En somme, contourner Ormuz est possible, mais au prix d'une logistique complexe et de coûts supplémentaires. Ce qui explique pourquoi ce détroit demeure, malgré toutes les alternatives envisagées, l'un des points de passage les plus stratégiques de la planète.
Face aux périls qui se profilent avec l'enlisement de son blocage, l'Organisation maritime internationale (OMI), l'agence des Nations unies chargée de la sécurité du transport maritime, a annoncé ce jeudi 12 mars la convocation d'une réunion extraordinaire les 18 et 19 mars.
Cette session, demandée par plusieurs États membres, doit examiner les conséquences de la guerre au Moyen-Orient sur la navigation et la sécurité des marins, "en particulier dans et autour du détroit d'Ormuz".
Dans le même temps, les autorités iraniennes ont affiché une position très ferme : les Gardiens de la Révolution ont promis, ce jeudi, de maintenir le détroit fermé, après un appel en ce sens du nouveau guide suprême Mojtaba Khamenei.

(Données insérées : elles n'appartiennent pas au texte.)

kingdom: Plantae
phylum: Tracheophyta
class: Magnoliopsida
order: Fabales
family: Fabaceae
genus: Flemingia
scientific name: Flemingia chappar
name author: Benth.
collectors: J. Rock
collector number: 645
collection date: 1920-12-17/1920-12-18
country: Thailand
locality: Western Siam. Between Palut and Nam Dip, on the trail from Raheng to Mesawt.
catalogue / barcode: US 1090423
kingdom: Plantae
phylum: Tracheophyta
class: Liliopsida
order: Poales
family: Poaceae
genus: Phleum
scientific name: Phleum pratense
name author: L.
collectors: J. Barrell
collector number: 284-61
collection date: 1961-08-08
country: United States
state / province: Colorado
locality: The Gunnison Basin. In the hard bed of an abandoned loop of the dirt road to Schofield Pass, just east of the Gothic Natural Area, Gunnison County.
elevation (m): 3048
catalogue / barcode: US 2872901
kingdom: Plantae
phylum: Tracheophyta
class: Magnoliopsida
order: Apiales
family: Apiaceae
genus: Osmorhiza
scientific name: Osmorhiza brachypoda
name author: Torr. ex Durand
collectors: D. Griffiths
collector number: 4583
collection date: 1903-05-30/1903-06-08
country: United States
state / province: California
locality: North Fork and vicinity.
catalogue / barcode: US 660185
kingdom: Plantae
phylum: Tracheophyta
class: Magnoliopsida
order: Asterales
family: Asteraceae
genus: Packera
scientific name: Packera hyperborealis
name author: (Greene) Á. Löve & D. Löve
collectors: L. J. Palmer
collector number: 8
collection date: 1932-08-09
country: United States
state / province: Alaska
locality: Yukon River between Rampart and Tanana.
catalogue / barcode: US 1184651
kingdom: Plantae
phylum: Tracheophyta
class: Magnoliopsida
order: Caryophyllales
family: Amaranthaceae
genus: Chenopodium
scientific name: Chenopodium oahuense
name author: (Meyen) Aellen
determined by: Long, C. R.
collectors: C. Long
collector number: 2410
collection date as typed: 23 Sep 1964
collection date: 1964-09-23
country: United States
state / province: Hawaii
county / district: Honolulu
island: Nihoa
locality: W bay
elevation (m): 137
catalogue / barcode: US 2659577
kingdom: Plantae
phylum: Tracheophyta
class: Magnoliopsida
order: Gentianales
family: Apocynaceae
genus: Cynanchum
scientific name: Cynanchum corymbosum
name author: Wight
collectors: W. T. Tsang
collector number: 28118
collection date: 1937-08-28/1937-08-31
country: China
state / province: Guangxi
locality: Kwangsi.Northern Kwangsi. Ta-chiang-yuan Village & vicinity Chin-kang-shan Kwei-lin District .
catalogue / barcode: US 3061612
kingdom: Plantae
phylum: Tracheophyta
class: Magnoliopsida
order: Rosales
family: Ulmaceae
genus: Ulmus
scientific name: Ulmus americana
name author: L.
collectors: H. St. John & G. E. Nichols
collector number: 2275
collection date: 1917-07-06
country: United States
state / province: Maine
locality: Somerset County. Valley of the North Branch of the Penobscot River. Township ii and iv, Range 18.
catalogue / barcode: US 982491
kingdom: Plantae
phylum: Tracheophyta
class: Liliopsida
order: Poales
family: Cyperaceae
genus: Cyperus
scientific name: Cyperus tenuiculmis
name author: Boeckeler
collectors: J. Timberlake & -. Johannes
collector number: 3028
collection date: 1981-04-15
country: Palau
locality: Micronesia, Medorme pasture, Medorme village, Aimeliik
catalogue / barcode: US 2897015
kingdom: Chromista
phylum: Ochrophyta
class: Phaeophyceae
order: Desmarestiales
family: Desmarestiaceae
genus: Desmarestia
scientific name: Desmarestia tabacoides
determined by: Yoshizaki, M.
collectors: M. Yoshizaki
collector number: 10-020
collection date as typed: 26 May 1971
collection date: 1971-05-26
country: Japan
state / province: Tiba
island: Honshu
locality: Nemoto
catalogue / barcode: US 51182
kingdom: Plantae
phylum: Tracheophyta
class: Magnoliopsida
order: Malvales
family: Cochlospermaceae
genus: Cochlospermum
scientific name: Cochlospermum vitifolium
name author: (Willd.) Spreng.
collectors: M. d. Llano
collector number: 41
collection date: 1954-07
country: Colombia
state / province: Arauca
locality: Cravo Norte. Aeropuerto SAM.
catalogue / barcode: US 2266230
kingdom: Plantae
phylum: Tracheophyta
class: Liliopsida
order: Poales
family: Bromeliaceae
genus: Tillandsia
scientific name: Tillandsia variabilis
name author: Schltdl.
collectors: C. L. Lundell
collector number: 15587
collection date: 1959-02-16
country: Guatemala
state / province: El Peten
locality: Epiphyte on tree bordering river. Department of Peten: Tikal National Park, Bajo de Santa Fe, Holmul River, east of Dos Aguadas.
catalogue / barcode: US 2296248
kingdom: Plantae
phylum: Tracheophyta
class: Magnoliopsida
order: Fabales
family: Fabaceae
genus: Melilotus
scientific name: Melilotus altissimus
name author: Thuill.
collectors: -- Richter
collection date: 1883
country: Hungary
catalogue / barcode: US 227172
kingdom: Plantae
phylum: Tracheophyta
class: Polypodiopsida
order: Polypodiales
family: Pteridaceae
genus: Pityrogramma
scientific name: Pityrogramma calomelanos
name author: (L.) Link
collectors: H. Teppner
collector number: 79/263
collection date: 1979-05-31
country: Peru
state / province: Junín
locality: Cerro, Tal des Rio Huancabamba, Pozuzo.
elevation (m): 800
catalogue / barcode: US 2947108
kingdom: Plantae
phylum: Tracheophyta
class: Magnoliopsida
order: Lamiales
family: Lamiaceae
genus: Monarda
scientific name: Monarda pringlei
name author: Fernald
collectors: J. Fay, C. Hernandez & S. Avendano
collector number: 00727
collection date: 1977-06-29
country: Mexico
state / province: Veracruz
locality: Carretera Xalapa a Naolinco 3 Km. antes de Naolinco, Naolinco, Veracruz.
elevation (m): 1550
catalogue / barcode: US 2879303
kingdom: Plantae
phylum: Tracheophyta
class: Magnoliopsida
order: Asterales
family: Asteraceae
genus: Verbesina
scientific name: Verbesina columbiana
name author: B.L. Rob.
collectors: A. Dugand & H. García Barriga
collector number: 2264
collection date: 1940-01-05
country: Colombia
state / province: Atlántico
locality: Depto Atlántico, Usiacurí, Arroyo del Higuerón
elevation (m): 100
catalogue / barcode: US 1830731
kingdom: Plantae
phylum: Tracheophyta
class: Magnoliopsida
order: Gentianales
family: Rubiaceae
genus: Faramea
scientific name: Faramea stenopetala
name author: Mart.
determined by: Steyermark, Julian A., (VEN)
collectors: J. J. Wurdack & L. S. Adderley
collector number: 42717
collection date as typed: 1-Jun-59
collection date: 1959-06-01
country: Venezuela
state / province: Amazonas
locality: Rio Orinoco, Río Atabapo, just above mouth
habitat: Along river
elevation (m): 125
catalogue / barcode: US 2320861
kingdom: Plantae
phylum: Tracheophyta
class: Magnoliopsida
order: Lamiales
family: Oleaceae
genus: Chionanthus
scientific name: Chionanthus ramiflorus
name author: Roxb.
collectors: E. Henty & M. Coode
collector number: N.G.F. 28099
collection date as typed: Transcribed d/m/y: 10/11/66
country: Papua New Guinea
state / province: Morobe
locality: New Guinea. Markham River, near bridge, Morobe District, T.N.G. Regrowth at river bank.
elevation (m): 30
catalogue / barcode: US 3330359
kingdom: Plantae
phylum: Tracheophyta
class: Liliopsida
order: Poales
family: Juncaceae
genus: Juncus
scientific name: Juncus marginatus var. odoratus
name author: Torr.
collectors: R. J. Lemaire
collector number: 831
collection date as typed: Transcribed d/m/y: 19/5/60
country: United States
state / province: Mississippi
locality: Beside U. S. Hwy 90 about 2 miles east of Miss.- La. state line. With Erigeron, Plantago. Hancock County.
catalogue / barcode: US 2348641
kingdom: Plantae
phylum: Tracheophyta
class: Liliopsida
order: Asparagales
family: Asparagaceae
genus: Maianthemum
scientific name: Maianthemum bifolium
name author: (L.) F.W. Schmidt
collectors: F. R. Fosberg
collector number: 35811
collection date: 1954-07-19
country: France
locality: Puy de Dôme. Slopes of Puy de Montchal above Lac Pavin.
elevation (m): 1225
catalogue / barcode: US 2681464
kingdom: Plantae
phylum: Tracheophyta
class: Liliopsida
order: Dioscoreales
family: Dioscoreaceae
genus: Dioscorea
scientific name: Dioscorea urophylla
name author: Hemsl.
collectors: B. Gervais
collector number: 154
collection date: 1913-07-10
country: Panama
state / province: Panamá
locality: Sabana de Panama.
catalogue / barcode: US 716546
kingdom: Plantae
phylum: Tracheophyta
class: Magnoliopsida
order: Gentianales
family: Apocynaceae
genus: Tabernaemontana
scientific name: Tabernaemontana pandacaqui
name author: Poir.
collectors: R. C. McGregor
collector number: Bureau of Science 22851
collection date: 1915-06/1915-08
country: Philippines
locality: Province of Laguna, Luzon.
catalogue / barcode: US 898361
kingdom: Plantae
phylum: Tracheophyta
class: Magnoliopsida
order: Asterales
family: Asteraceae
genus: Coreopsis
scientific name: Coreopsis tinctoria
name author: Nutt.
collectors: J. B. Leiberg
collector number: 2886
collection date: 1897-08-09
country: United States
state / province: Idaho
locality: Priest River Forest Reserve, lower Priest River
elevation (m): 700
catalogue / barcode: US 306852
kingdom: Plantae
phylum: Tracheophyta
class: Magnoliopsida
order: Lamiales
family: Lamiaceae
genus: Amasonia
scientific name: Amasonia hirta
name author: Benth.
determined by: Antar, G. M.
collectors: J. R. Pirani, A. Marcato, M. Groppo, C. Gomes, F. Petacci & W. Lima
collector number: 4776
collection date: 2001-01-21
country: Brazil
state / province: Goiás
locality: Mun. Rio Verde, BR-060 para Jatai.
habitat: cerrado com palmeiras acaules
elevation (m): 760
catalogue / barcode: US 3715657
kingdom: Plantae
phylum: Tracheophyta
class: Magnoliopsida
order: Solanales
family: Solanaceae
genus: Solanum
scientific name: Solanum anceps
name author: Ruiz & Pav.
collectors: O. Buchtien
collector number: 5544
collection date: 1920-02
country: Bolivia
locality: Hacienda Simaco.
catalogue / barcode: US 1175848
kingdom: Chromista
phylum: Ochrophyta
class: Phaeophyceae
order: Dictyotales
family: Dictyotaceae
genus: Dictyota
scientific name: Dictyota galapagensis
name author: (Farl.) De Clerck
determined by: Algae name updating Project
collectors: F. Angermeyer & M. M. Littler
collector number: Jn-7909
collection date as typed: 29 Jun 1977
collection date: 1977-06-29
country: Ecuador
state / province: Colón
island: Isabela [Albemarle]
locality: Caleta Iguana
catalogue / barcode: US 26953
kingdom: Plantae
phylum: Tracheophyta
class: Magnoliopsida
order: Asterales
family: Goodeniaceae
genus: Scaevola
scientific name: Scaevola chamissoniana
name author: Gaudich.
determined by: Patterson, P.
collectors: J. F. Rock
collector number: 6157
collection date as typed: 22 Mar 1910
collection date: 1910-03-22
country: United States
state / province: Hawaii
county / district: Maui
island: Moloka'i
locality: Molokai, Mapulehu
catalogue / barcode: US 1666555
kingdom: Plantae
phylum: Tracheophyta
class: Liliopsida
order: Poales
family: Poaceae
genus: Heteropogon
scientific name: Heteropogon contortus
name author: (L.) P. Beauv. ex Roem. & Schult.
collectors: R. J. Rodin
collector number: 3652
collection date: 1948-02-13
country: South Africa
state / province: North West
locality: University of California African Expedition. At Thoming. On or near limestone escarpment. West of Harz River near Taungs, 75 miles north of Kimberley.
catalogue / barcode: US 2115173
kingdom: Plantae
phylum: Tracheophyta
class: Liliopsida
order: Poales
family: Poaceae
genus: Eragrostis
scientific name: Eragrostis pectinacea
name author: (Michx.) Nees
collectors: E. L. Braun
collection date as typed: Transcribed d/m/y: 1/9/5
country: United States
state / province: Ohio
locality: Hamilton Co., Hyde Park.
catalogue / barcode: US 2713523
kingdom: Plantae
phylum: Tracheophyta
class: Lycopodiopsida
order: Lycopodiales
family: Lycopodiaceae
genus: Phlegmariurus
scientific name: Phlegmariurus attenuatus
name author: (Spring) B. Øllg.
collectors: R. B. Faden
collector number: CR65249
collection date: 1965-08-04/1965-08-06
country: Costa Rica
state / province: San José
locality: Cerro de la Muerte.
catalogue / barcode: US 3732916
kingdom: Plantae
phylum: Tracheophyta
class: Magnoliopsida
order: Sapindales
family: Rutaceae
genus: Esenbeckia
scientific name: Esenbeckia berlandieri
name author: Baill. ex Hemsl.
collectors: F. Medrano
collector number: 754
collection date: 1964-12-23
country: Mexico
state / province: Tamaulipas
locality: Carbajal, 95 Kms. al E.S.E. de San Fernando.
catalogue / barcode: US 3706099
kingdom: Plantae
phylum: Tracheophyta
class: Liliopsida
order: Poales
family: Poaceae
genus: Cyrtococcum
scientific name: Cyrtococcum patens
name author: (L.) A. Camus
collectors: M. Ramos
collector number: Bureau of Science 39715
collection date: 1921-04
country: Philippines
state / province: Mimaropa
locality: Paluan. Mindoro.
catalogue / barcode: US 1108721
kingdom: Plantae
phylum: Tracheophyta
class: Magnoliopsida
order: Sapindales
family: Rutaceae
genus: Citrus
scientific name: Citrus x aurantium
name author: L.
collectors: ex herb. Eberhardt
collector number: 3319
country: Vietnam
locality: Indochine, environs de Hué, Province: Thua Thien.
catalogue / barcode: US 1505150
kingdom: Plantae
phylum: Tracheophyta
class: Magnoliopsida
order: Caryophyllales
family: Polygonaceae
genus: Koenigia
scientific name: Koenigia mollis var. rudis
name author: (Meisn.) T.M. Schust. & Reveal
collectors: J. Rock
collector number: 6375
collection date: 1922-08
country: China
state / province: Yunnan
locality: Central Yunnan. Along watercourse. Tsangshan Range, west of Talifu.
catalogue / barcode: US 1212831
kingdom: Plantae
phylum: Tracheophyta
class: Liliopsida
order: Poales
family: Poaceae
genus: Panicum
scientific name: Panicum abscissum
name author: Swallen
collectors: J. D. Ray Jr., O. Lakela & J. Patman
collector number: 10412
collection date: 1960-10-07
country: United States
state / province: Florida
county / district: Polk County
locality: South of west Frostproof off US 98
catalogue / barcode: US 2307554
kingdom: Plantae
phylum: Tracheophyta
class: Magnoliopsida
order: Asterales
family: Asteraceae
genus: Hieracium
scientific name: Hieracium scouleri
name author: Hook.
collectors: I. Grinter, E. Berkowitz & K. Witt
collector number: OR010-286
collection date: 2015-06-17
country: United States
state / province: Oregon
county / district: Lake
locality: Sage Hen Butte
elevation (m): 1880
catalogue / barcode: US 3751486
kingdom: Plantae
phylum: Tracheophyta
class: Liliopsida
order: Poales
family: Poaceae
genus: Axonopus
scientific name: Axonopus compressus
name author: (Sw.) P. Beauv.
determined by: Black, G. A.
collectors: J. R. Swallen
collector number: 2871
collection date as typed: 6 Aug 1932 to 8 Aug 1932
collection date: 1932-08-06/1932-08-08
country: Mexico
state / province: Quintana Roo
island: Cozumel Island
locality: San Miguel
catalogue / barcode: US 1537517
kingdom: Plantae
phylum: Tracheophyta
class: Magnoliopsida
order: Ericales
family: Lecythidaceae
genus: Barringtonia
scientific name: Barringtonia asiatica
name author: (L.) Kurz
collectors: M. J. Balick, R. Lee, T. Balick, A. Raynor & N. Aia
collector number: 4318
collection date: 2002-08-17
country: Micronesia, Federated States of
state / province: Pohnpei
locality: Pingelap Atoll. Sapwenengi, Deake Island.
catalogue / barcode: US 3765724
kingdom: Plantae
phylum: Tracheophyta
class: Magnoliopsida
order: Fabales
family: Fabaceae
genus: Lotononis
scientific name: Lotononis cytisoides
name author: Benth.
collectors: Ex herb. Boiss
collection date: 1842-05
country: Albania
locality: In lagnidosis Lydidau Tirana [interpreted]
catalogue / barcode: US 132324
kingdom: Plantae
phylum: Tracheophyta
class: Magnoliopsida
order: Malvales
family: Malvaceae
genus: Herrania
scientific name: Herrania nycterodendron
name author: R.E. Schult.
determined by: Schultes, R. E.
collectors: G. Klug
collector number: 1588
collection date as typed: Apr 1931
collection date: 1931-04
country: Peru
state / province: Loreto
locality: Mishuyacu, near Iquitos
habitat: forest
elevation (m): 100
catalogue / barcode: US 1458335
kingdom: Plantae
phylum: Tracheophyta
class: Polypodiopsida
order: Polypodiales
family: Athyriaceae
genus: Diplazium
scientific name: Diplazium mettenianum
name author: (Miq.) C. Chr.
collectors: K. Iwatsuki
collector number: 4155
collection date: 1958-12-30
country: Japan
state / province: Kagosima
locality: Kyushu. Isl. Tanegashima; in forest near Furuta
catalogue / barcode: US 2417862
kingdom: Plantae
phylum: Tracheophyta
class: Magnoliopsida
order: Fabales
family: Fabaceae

"En réponse à l'ordre du commandant en chef, nous porterons les coups les plus sévères à l'agresseur ennemi tout en maintenant fermé le détroit d'Ormuz", a déclaré sur X le commandant des forces navales iraniennes, Alireza Tangsiri.
De son côté, Donald Trump a affirmé ce mercredi qu'"une grande sécurité" serait bientôt rétablie dans le détroit d'Ormuz. Faut-il y voir un signe d'une réouverture prochaine du détroit ? Rien n'est moins sûr.